5. Il y avait parmi les Esséniens un certain Manahem, d'une honnêteté éprouvée dans la conduite de sa vie, et qui tenait de Dieu le don de prévoir l'avenir. Un jour qu'Hérode, alors enfant, allait à l'école, cet homme le regarda attentivement et le salua du titre de roi des Juifs. Hérode crut que c'était ignorance ou moquerie et lui rappela qu'il n'était qu'un simple particulier. Mais Manahem sourit tranquillement et lui donnant une tape familière[15] : « Tu seras pourtant roi, lui dit-il, et tu régneras heureusement, car Dieu t'en a jugé digne. Et souviens-toi des coups de Manahem, et que ce soit pour toi comme un symbole des revirements de la fortune. Ce te serait, en effet, un excellent sujet de réflexions, si tu aimais la justice, la piété envers Dieu, l'équité à l'égard des citoyens ; mais, moi qui sais tout, je sais que tu ne seras pas tel. Tu seras heureux comme personne ne l'a été, tu acquerras une gloire immortelle, mais tu oublieras la piété et la justice, et cet oubli ne saurait échapper à Dieu ; sa colère s'en souviendra à la fin de ta vie. » Sur le moment Hérode ne fit pas grande attention à ces prédictions, n'ayant aucun espoir de les voir se réaliser ; mais quand il se fut élevé peu à peu jusqu'au trône et à la prospérité, dans tout l'éclat du pouvoir, il fit venir Manahem et l'interrogea sur la durée de son règne. Manahem ne lui en dit pas le total ; comme il se taisait, Hérode lui demanda s'il régnerait dix ans. Manahem répondit oui, et même vingt, et trente, mais n'assigna aucune date à l'échéance finale. Hérode se déclara cependant satisfait, renvoya Manahem après lui avoir donné la main, et depuis ce temps honora particulièrement tous les Esséniens. J'ai pensé que, quelque invraisemblance qu'il y ait dans ce récit, je devais le faire à mes lecteurs et rendre ce témoignage public à mes compatriotes, car nombre d'hommes de cette espèce doivent au privilège de leur vertu d'être honorés de la connaissance des choses divines[16].

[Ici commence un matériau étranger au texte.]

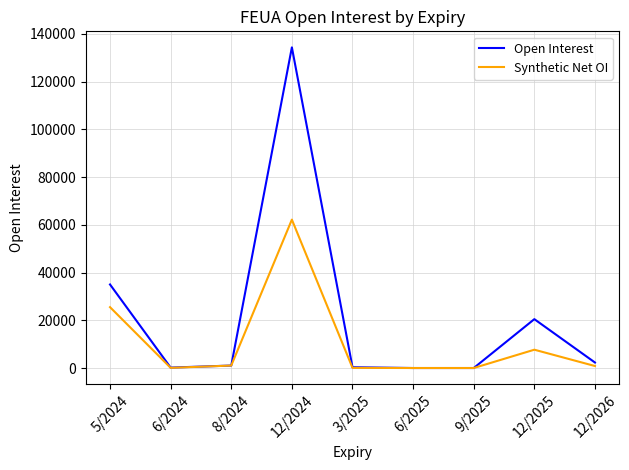

The Open Interest series shows 31746 at 12/2025. True or false?

False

[15] Mot à mot : « lui tapant les fesses ».
[16] Ce récit (sect. 5) ne parait pas emprunté à Nicolas de Damas, mais à la tradition essénienne, comme les anecdotes semblables concernant les Esséniens Juda (Ant., XIII, ii, 2) et Simon (XVII, XIII, 3). On n'oubliera pas que Josèphe avait vécu chez les Esséniens et prédit l'empire à Vespasien.